The NORMAL RANGE for most blood tests is defined as the range where 95% of healthy people are. This means that, statistically, one of every twenty tests done on a healthy person can be expected to fall outside this range. A number outside the normal range can be the sign of illness or simply be due to “statistics”. We have to look for patterns, such as which other tests are outside the range, and how the test values change over time in order to decide if an abnormal blood test needs to be pursued or not. It is important to keep in mind that in most cases an abnormal result does not mean there is something wrong.

Ideally we would like to see healthy people in a range that never overlaps the range of people with disease, but things don’t usually work that way in medicine.

We can set arbitrary boundaries, such as with blood sugar. One year the cutoff between diabetes and no diabetes was 140 mg/dl (7.8 mmol/L) and the next it was 126 mg/dl (7 mmol/L). Soon the U.S. will follow those countries that have dropped that level to 115 mg/dl (6.4 mmol/L).

Does such a definition really mean that a person just below the limit is a true non-diabetic and a person just over it is a full-blown diabetic? I certainly wouldn’t treat them completely differently based on such a definition, even though one technically is a diabetic and the other is not.

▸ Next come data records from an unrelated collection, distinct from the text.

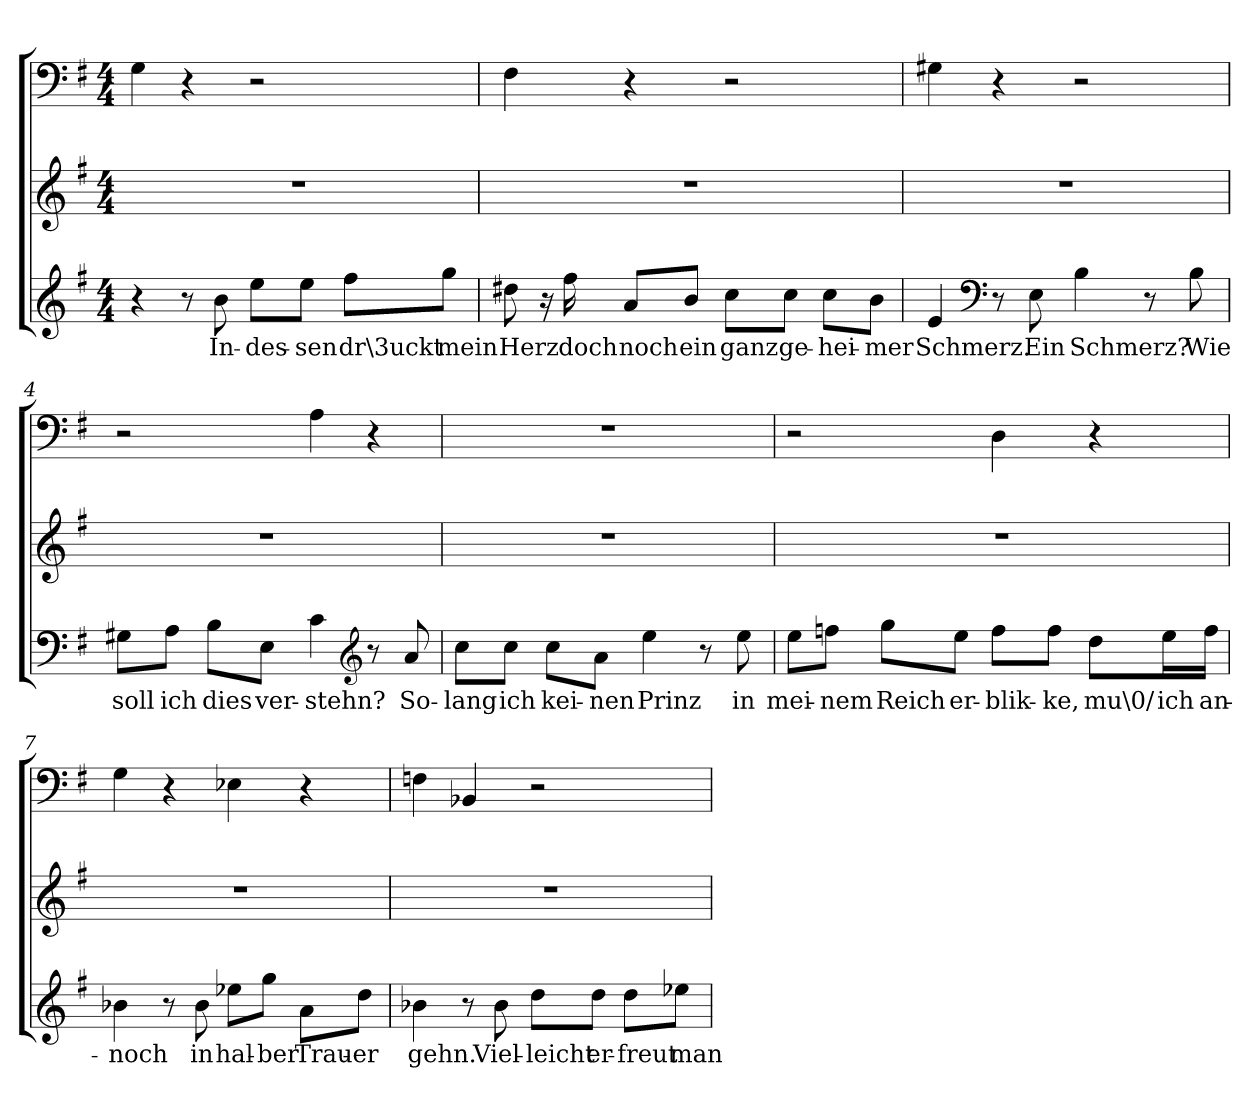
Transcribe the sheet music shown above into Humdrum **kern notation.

**kern	**text	**kern	**kern
*part3	*part3	*part2	*part1
*staff3	*staff3	*staff2	*staff1
*clefG2	*	*clefG2	*clefF4
*k[f#]	*	*k[f#]	*k[f#]
*e:	*	*e:	*e:
*M4/4	*	*M4/4	*M4/4
=1	=1	=1	=1
4r	.	1r	4G\
8r	.	.	4r
8b\	In-	.	.
8ee\L	-des-	.	2r
8ee\J	-sen	.	.
8ff#\L	dr\3uckt	.	.
8gg\J	mein	.	.
=2	=2	=2	=2
8dd#X\	Herz	1r	4F#\
16r	.	.	.
16ff#\	doch	.	.
8a/L	noch	.	4r
8b/J	ein	.	.
8cc\L	ganz	.	2r
8cc\J	ge-	.	.
8cc\L	-hei-	.	.
8b\J	-mer	.	.
=3	=3	=3	=3
4e/	Schmerz.	1r	4G#X\
*clefF4	*	*	*
8r	.	.	4r
8E\	Ein	.	.
4B\	Schmerz?	.	2r
8r	.	.	.
8B\	Wie	.	.
=4	=4	=4	=4
8G#X\L	soll	1r	2r
8A\J	ich	.	.
8B\L	dies	.	.
8E\J	ver-	.	.
4c\	-stehn?	.	4A\
*clefG2	*	*	*
8r	.	.	4r
8a/	So-	.	.
=5	=5	=5	=5
8cc\L	-lang	1r	1r
8cc\J	ich	.	.
8cc\L	kei-	.	.
8a\J	-nen	.	.
4ee\	Prinz	.	.
8r	.	.	.
8ee\	in	.	.
=6	=6	=6	=6
8ee\L	mei-	1r	2r
8ffn\J	-nem	.	.
8gg\L	Reich	.	.
8ee\J	er-	.	.
8ff\L	-blik-	.	4D\
8ff\J	-ke,	.	.
8dd\L	mu\0/	.	4r
16ee\L	ich	.	.
16ff\JJ	an-	.	.
=7	=7	=7	=7
4b-X\	-noch	1r	4G\
8r	.	.	4r
8b-\	in	.	.
8ee-X\L	hal-	.	4E-X\
8gg\J	-ber	.	.
8a\L	Trau-	.	4r
8dd\J	-er	.	.
=8	=8	=8	=8
4b-X\	gehn.	1r	4Fn\
8r	.	.	4BB-X/
8b-\	Viel-	.	.
8dd\L	-leicht	.	2r
8dd\J	er-	.	.
8dd\L	-freut	.	.
8ee-X\J	man	.	.
=	=	=	=
*-	*-	*-	*-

It gets more complicated when you look at a test like PSA, Prostate Specific Antigen. We use this test when looking for prostate cancer. A “normal” PSA level is 0 – 2.5 under age 45 and 0 – 4 in older men, although many urologists allow for levels of 6 or greater with increasing age. The problem is that cancer can be found well down into the normal range, while levels of 10 or more can be seen in older men with harmless, age related enlargement of the prostate. Change over time, here too, can be an indicator of when to worry and when not to.

PSA screening is a very good example of the concepts of sensitivity and specificity.

Sensitivity is the likelihood that a disease will show up as an abnormal test result. A test with 100% sensitivity will identify every sick person, and therefore will have no false negative results.

Specificity is the likelihood that a negative test really means that the person is actually healthy.

Imagine we have a test with 90% sensitivity and 90% specificity.

90% of all sick people would have an abnormal test, while 10% have a false negative test. At the same time, 90% of healthy people would have a normal test, but 10% would have a false positive test.

This may sound fairly good, but it isn’t. Imagine that 1% of people have a bad disease, and our test for the disease has 90% specificity and 90% sensitivity. Then out of 1000 people, there would be 10 sick ones and 990 healthy ones. Of the 10 sick ones, 9 would have an abnormal test and one would have a normal, false negative test. Out of the 990 healthy people, 99 would have an abnormal, false positive test. 891 healthy people would have a true normal test.

In this scenario, 9 sick people and 99 healthy people would have an abnormal test. The odds that a positive test would mean the person was sick would be 9/108, or 8.3%. This is called Positive Predictive Value. In other words, a bad test means no disease more than 90% of the time. That simply isn’t good enough for a screening test.

Let’s make the sensitivity and specificity in our example both 99%. Then all the sick people would have an abnormal test, so we would find them all, but of the 990 healthy ones, 10 would have an abnormal test. The odds that an abnormal test would mean we had found a sick person would be 10 in 20, or 50%.

We would still need good backup tests and a good dose of medical judgement to make a definitive diagnosis. Tests alone rarely do the job.

Osler said “Listen to your patient, he is telling you the diagnosis”. Duvefelt says “Listen to your patient, he is telling you what kind of doctor he needs you to be”.